Task requirements. The listing must be reproduced in full, exactly as it stands.

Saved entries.
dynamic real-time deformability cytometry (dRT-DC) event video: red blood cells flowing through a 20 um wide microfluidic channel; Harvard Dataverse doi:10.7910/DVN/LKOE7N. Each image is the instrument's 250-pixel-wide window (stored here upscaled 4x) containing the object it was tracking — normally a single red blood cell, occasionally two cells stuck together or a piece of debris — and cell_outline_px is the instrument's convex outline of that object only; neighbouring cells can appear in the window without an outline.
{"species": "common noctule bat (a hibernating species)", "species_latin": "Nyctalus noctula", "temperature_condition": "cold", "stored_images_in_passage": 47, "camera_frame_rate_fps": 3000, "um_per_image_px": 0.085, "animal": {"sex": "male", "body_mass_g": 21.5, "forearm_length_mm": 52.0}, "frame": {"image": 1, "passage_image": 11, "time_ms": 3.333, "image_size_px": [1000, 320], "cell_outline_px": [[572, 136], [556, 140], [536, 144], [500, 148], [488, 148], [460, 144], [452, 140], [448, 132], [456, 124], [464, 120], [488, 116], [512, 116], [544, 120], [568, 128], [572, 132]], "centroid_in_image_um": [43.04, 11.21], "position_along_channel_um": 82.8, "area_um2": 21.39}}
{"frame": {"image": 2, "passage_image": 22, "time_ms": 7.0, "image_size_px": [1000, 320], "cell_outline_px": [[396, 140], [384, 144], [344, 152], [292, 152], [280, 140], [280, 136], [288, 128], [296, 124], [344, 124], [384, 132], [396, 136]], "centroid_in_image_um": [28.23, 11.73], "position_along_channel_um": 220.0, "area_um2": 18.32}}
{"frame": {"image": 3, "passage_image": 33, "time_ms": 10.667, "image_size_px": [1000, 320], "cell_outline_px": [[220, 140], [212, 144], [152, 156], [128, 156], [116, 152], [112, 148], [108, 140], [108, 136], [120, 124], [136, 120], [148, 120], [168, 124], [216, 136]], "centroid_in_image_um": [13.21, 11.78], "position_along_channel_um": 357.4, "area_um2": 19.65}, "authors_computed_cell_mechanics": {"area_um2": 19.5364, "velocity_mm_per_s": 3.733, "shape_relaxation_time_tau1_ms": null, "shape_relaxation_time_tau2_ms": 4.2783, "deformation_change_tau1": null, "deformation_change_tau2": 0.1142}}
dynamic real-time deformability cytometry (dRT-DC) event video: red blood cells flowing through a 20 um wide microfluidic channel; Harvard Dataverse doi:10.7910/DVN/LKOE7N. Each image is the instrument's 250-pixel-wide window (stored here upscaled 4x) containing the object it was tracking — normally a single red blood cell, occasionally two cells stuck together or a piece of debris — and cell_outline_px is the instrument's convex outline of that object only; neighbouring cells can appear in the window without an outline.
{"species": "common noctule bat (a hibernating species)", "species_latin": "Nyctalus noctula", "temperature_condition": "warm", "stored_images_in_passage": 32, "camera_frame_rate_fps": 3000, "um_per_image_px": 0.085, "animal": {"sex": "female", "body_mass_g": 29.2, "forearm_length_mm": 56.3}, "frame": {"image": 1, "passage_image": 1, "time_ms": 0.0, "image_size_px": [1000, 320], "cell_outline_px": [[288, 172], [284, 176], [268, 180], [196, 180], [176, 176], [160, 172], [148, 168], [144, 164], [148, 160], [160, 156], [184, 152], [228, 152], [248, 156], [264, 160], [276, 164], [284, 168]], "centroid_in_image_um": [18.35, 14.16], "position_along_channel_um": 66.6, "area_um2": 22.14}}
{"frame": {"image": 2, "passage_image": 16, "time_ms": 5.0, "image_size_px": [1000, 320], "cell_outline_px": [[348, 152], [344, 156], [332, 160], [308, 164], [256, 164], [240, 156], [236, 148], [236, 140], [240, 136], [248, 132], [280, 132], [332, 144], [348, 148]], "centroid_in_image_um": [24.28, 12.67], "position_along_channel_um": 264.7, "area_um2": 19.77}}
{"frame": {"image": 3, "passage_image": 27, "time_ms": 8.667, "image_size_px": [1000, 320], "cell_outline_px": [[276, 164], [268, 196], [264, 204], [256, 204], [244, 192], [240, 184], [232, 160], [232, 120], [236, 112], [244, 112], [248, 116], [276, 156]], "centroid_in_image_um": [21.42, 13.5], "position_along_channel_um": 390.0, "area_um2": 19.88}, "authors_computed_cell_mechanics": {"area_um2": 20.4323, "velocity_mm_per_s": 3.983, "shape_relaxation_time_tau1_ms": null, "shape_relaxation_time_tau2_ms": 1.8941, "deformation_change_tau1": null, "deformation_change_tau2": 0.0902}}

The answer.
dynamic real-time deformability cytometry (dRT-DC) event video: red blood cells flowing through a 20 um wide microfluidic channel; Harvard Dataverse doi:10.7910/DVN/LKOE7N. Each image is the instrument's 250-pixel-wide window (stored here upscaled 4x) containing the object it was tracking — normally a single red blood cell, occasionally two cells stuck together or a piece of debris — and cell_outline_px is the instrument's convex outline of that object only; neighbouring cells can appear in the window without an outline.
{"species": "common noctule bat (a hibernating species)", "species_latin": "Nyctalus noctula", "temperature_condition": "cold", "stored_images_in_passage": 47, "camera_frame_rate_fps": 3000, "um_per_image_px": 0.085, "animal": {"sex": "male", "body_mass_g": 21.5, "forearm_length_mm": 52.0}, "frame": {"image": 1, "passage_image": 11, "time_ms": 3.333, "image_size_px": [1000, 320], "cell_outline_px": [[572, 136], [556, 140], [536, 144], [500, 148], [488, 148], [460, 144], [452, 140], [448, 132], [456, 124], [464, 120], [488, 116], [512, 116], [544, 120], [568, 128], [572, 132]], "centroid_in_image_um": [43.04, 11.21], "position_along_channel_um": 82.8, "area_um2": 21.39}}
{"frame": {"image": 2, "passage_image": 22, "time_ms": 7.0, "image_size_px": [1000, 320], "cell_outline_px": [[396, 140], [384, 144], [344, 152], [292, 152], [280, 140], [280, 136], [288, 128], [296, 124], [344, 124], [384, 132], [396, 136]], "centroid_in_image_um": [28.23, 11.73], "position_along_channel_um": 220.0, "area_um2": 18.32}}
{"frame": {"image": 3, "passage_image": 33, "time_ms": 10.667, "image_size_px": [1000, 320], "cell_outline_px": [[220, 140], [212, 144], [152, 156], [128, 156], [116, 152], [112, 148], [108, 140], [108, 136], [120, 124], [136, 120], [148, 120], [168, 124], [216, 136]], "centroid_in_image_um": [13.21, 11.78], "position_along_channel_um": 357.4, "area_um2": 19.65}, "authors_computed_cell_mechanics": {"area_um2": 19.5364, "velocity_mm_per_s": 3.733, "shape_relaxation_time_tau1_ms": null, "shape_relaxation_time_tau2_ms": 4.2783, "deformation_change_tau1": null, "deformation_change_tau2": 0.1142}}
dynamic real-time deformability cytometry (dRT-DC) event video: red blood cells flowing through a 20 um wide microfluidic channel; Harvard Dataverse doi:10.7910/DVN/LKOE7N. Each image is the instrument's 250-pixel-wide window (stored here upscaled 4x) containing the object it was tracking — normally a single red blood cell, occasionally two cells stuck together or a piece of debris — and cell_outline_px is the instrument's convex outline of that object only; neighbouring cells can appear in the window without an outline.
{"species": "common noctule bat (a hibernating species)", "species_latin": "Nyctalus noctula", "temperature_condition": "warm", "stored_images_in_passage": 32, "camera_frame_rate_fps": 3000, "um_per_image_px": 0.085, "animal": {"sex": "female", "body_mass_g": 29.2, "forearm_length_mm": 56.3}, "frame": {"image": 1, "passage_image": 1, "time_ms": 0.0, "image_size_px": [1000, 320], "cell_outline_px": [[288, 172], [284, 176], [268, 180], [196, 180], [176, 176], [160, 172], [148, 168], [144, 164], [148, 160], [160, 156], [184, 152], [228, 152], [248, 156], [264, 160], [276, 164], [284, 168]], "centroid_in_image_um": [18.35, 14.16], "position_along_channel_um": 66.6, "area_um2": 22.14}}
{"frame": {"image": 2, "passage_image": 16, "time_ms": 5.0, "image_size_px": [1000, 320], "cell_outline_px": [[348, 152], [344, 156], [332, 160], [308, 164], [256, 164], [240, 156], [236, 148], [236, 140], [240, 136], [248, 132], [280, 132], [332, 144], [348, 148]], "centroid_in_image_um": [24.28, 12.67], "position_along_channel_um": 264.7, "area_um2": 19.77}}
{"frame": {"image": 3, "passage_image": 27, "time_ms": 8.667, "image_size_px": [1000, 320], "cell_outline_px": [[276, 164], [268, 196], [264, 204], [256, 204], [244, 192], [240, 184], [232, 160], [232, 120], [236, 112], [244, 112], [248, 116], [276, 156]], "centroid_in_image_um": [21.42, 13.5], "position_along_channel_um": 390.0, "area_um2": 19.88}, "authors_computed_cell_mechanics": {"area_um2": 20.4323, "velocity_mm_per_s": 3.983, "shape_relaxation_time_tau1_ms": null, "shape_relaxation_time_tau2_ms": 1.8941, "deformation_change_tau1": null, "deformation_change_tau2": 0.0902}}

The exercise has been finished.